Conformément aux priorités établies en mai 2024 par la Déclaration de Séoul pour une IA sûre, novatrice et inclusive adoptée par l’Australie, le Canada, l’Union européenne, la France, l’Allemagne, l’Italie, le Japon, la République de Corée, la République de Singapour, le Royaume-Uni et les États‑Unis d’Amérique, Mme Clara Chappaz, ministre déléguée chargée de l’Intelligence artificielle et du Numérique, annonce le lancement d’un institut national consacré à l’évaluation et la sécurité de l’IA, garantissant ainsi la sécurité nationale dans ce domaine. 

Piloté par le secrétariat général de la défense et de la sécurité nationale (SGDSN) au nom du Premier ministre et par la Direction générale des Entreprises (DGE) du ministère de l’Économie, des Finances et de la Souveraineté industrielle et numérique, cet institut permettra de fédérer un écosystème d’acteurs nationaux de premier rang.

L’État, dans sa volonté de soutenir le développement de l’intelligence artificielle et d’accompagner la transformation de l’économie qu’elle induit, contribue à étudier scientifiquement l’ensemble des effets de cette technologie, y compris en termes de sécurité.

La confiance est le fondement de la diffusion de l’IA dans l’ensemble de la société. Il est donc nécessaire de développer des outils qui en garantissent la sécurité, afin de soutenir son développement et d’encadrer son utilisation dans des secteurs sensibles tels que la médecine, l’éducation, l’industrie ou l’information. Le soutien à l'innovation dans le champ de l’intelligence artificielle doit ainsi aller de pair avec l’anticipation des possibles risques inhérents à cette nouvelle technologie ou qui pourraient l’affecter. De surcroît, la diffusion de bonnes pratiques est nécessaire.

Avec la création d’un Institut national pour l’évaluation et la sécurité de l’intelligence artificielle (INESIA), l’État matérialise son engagement en faveur d’un développement maîtrisé de l’IA dans un cadre de confiance et de sécurité.
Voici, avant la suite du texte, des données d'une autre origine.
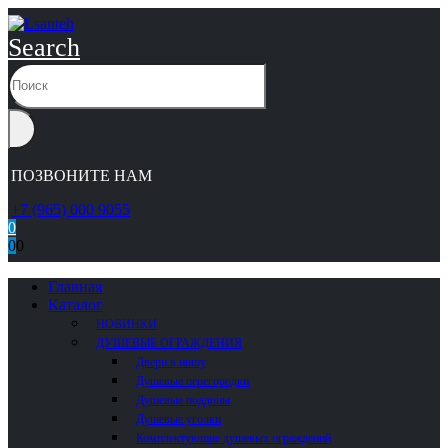
Search
ПОЗВОНИТЕ НАМ
+7 (965) 000 9055
0
0
0
Главная
Каталог
НОВИНКИ
ДУШЕВЫЕ ОГРАЖДЕНИЯ
Двери в нишу
Душевые перегородки
Душевые поддоны
Душевые уголки
Комплектующие душевых ограждений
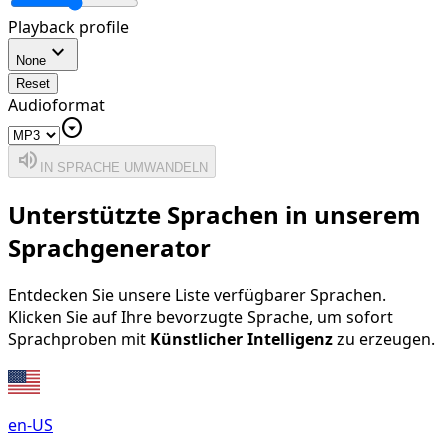
Playback profile
expand_more
None
Reset
Audioformat
arrow_drop_down_circle
volume_up
IN SPRACHE UMWANDELN
Unterstützte Sprachen in unserem
Sprachgenerator
Entdecken Sie unsere Liste verfügbarer Sprachen.
Klicken Sie auf Ihre bevorzugte Sprache, um sofort
Sprachproben mit
Künstlicher Intelligenz
zu erzeugen.
en-US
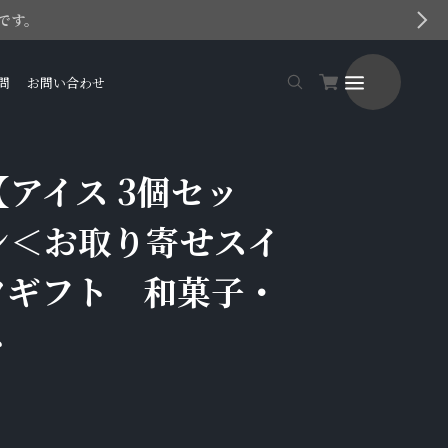
です。
問
お問い合わせ
アイス 3個セッ
ン＜お取り寄せスイ
ツギフト 和菓子・
ト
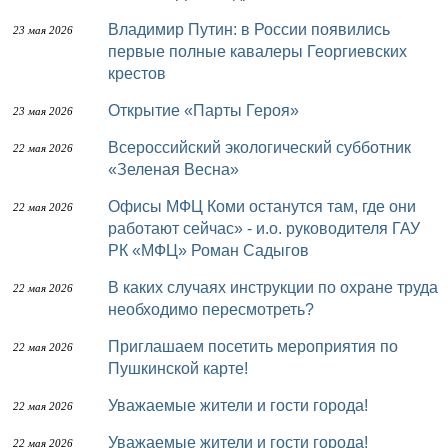
Владимир Путин: в России появились
23 мая 2026
первые полные кавалеры Георгиевских
крестов
Открытие «Парты Героя»
23 мая 2026
Всероссийский экологический субботник
22 мая 2026
«Зеленая Весна»
Офисы МФЦ Коми останутся там, где они
22 мая 2026
работают сейчас» - и.о. руководителя ГАУ
РК «МФЦ» Роман Садыгов
В каких случаях инструкции по охране труда
22 мая 2026
необходимо пересмотреть?
Приглашаем посетить мероприятия по
22 мая 2026
Пушкинской карте!
Уважаемые жители и гости города!
22 мая 2026
Уважаемые жители и гости города!
22 мая 2026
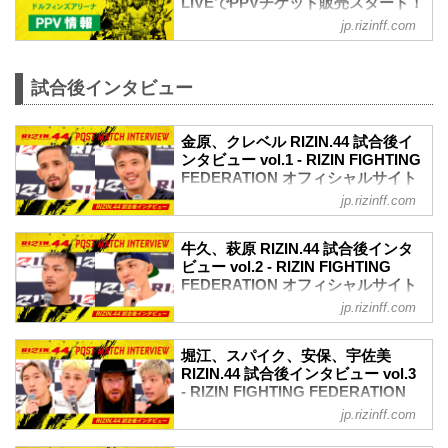
LIVEでPPVチケット販売スタート！
開催日時
RIZIN LANDMARK 6 in NAGOYA
jp.rizinff.com
2023年10月1日（日）11:30開場 / 13:00開
PPV配信情報 - RIZIN FIGHTING
始
FEDERATION オフィシャルサイト
終了予定時間
9月24日（日）さいたまスーパーアリーナ
試合後インタビュー
20:00〜21:00頃
にて開催されるRIZIN LANDMARK 6 in
※試合内容、イベント進行によって終了
NAGOYAのPPV配信チケットが、本日12
予定時間が前後することがありますので
時よりABEMA、U-NEXT、RIZIN 100
金原、クレベル RIZIN.44 試合後イ
ご了承ください。
CLUB、RIZIN LIVEで販売スタート！
ンタビュー vol.1 - RIZIN FIGHTING
会場
FEDERATION オフィシャルサイト
会場に来れない方はお好きな配信サービ
ドルフィンズアリーナ（愛知県体育館）
スで、RIZIN LANDMARK 6 in NAGOYA
jp.rizinff.com
9月24日（日）にさいたまスーパーアリー
名古屋市営地下鉄名城線「名古屋城」駅
を全試合リアルタイムで視聴しよう！
ナにて開催されたRIZIN.44の出場選手た
7番出...
PPV配信スケジュール一覧
ちの試合後インタビューを公開！
牛久、萩原 RIZIN.44 試合後インタ
配信日時 料金 配信媒体 アーカイブ
YouTubeで見る
ビュー vol.2 - RIZIN FIGHTING
期間 応援
クレベル・コイケ & 金原正徳 試合後イン
FEDERATION オフィシャルサイト
コード 番組名・その他
タビュー / RIZIN.44
jp.rizinff.com
9月24日（日）にさいたまスーパーアリー
10/1(日)
youtu.be
ナにて開催されたRIZIN.44の出場選手た
13:0...
金原正徳「やっと終わったなっていうの
ちの試合後インタビューを公開！
堀江、スパイク、安保、宇佐美
が第一の感想」
YouTubeで見る
RIZIN.44 試合後インタビュー vol.3
ーー試合後の率直な感想をお聞かせいた
牛久絢太郎 & 萩原京平 試合後インタビュ
- RIZIN FIGHTING FEDERATION
だけますか。
ー / RIZIN.44
オフィシャルサイト
金原 ああ、やっと終わったなっていうの
jp.rizinff.com
youtu.be
が第一の感想です。まあ、よかったで
9月24日（日）にさいたまスーパーアリー
牛久絢太郎「環境を変えての1発目の試合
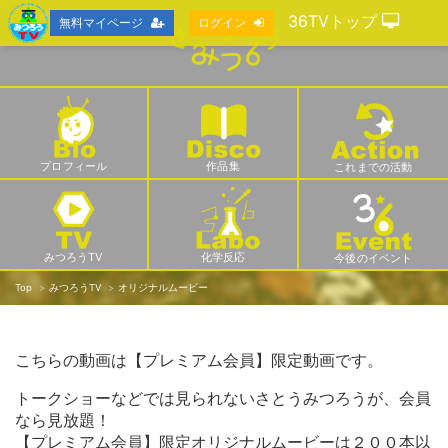
36TVトップ
無料マイページ
ログイン
プロフィール
作品集
これまでの活動
みつろうTV
化学反応
今後のイベント
Top
みつろうTV
オリジナルムービー
こちらの動画は【プレミアム会員】限定動画です。
トークショーなどでは見られないさとうみつろうが、会員
なら見放題！
【プレミアム会員】限定オリジナルムービーは２００本以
Cet institut a pour mission de fédérer, sans création de nouvelle structure juridique, les acteurs nationaux de l’évaluation et de la sécurité, au premier rang desquels l’Agence nationale de la sécurité des systèmes d'information (ANSSI), l’Institut national de recherche en sciences et technologies du numérique (Inria), le Laboratoire National de Métrologie et d’Essais (LNE) et le Pôle d’expertise de la régulation numérique (PEReN).

Le Secrétariat général de la défense et de la sécurité nationale et la Direction générale des Entreprises (DGE) travailleront à structurer les travaux menés par cet Institut et à fédérer un écosystème dynamique de chercheurs et d’ingénieurs issus de l’ANSSI, d’Inria, du LNE et du PEReN. Leur travail portera sur l'analyse des risques systémiques dans le champ de la sécurité nationale, le soutien à la mise en œuvre de la régulation de l'IA, et l'évaluation de la performance et de la fiabilité des modèles d'IA.

Cet institut permettra à la France de jouer pleinement son rôle au sein du réseau international des AI Safety Institutes. Aux côtés du Canada, de la Corée du Sud, des Etats-Unis d’Amérique, du Japon, du Kenya, de Singapour, du Royaume-Uni ou encore l’AI Office de la Commission européenne, l’INESIA travaillera à promouvoir la sécurité, l’inclusivité et la confiance dans l’IA.

En structurant la recherche française en matière d'évaluation, dans un esprit de coopération et de soutien à l'innovation, au profit de l'écosystème et des citoyens, la création de l’INESIA constitue une étape décisive pour placer la France parmi les leaders mondiaux de l’IA.